■ PROVIDED INFORMATION:
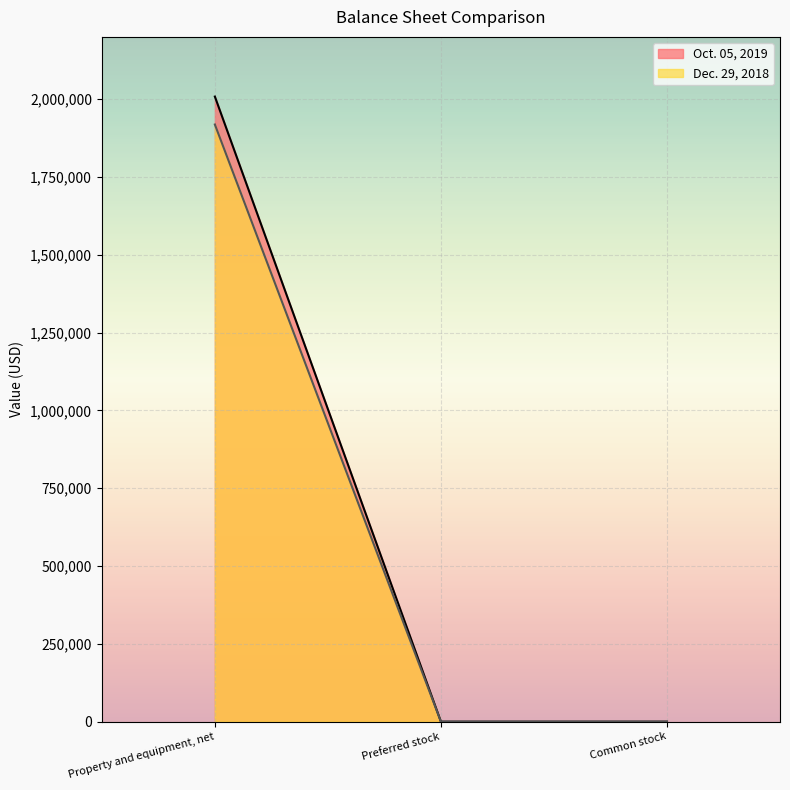

What position from the right is Common stock?

1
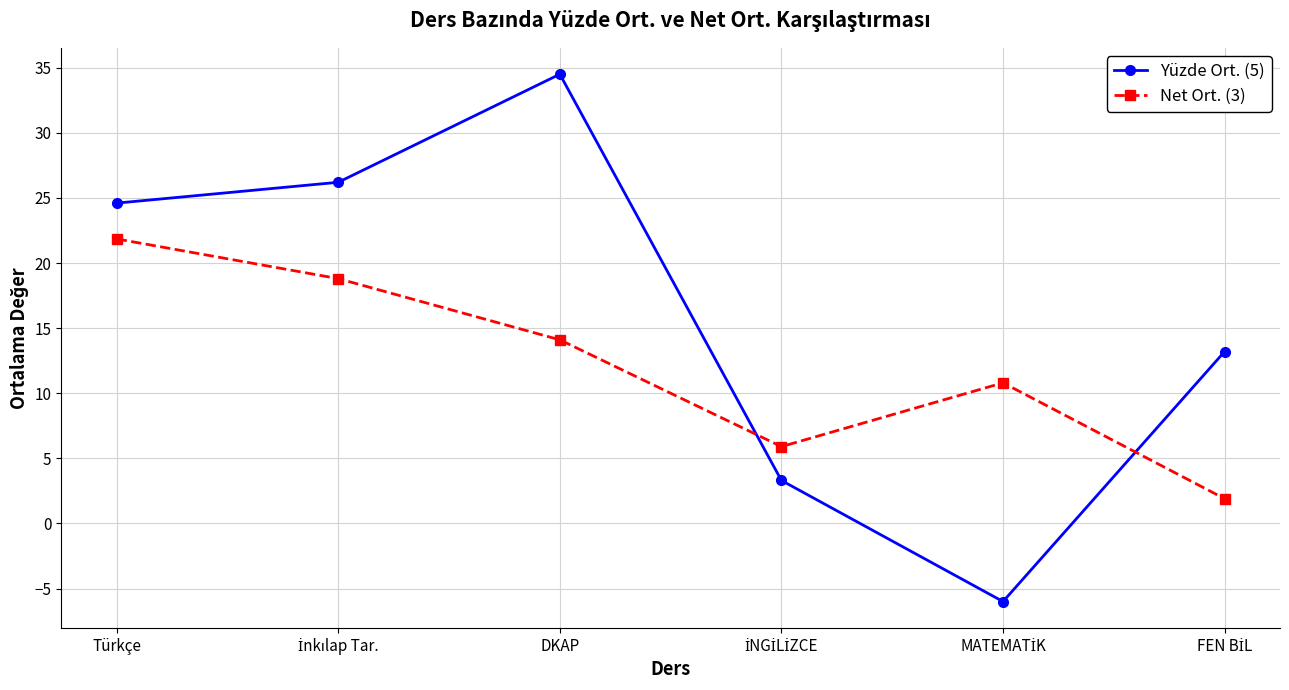

True or false: Yüzde Ort. (5) has more than 0 points higher than both neighbors.

True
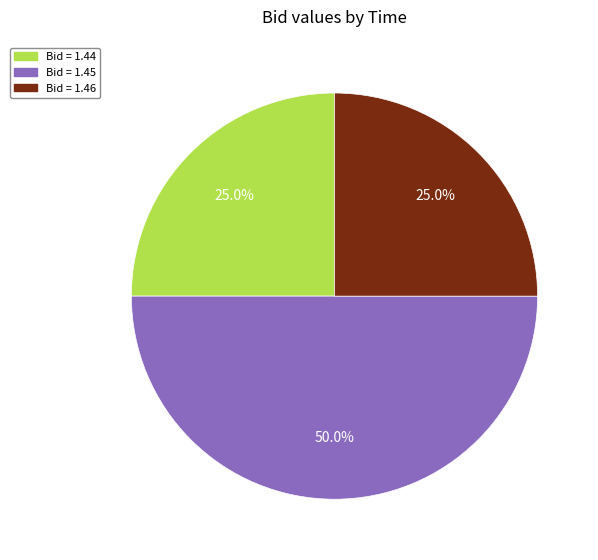

Count the number of slices in the pie.

3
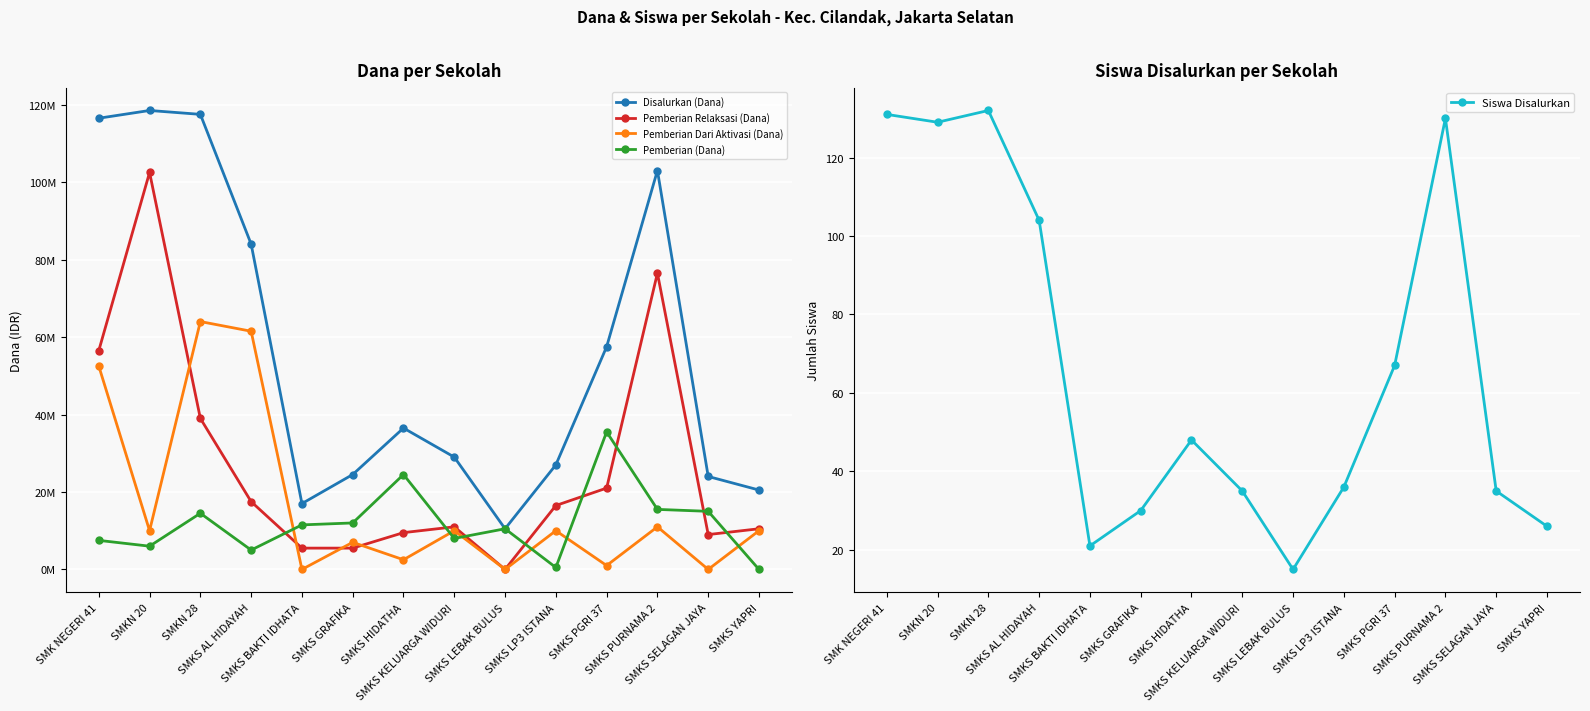

What is the approximate value of Siswa Disalurkan at SMKS SELAGAN JAYA, to the nearest 50?

50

■ EXERCISE OBJECTIVE: Could you switch "slices" to "wedges" everywhere it occurs in the listing above and give all the lines back otherwise unchanged, leaving out the pictures?

■ EXERCISE RESPONSE:
What position from the right is Common stock?

1

True or false: Yüzde Ort. (5) has more than 0 points higher than both neighbors.

True

Count the number of wedges in the pie.

3

What is the approximate value of Siswa Disalurkan at SMKS SELAGAN JAYA, to the nearest 50?

50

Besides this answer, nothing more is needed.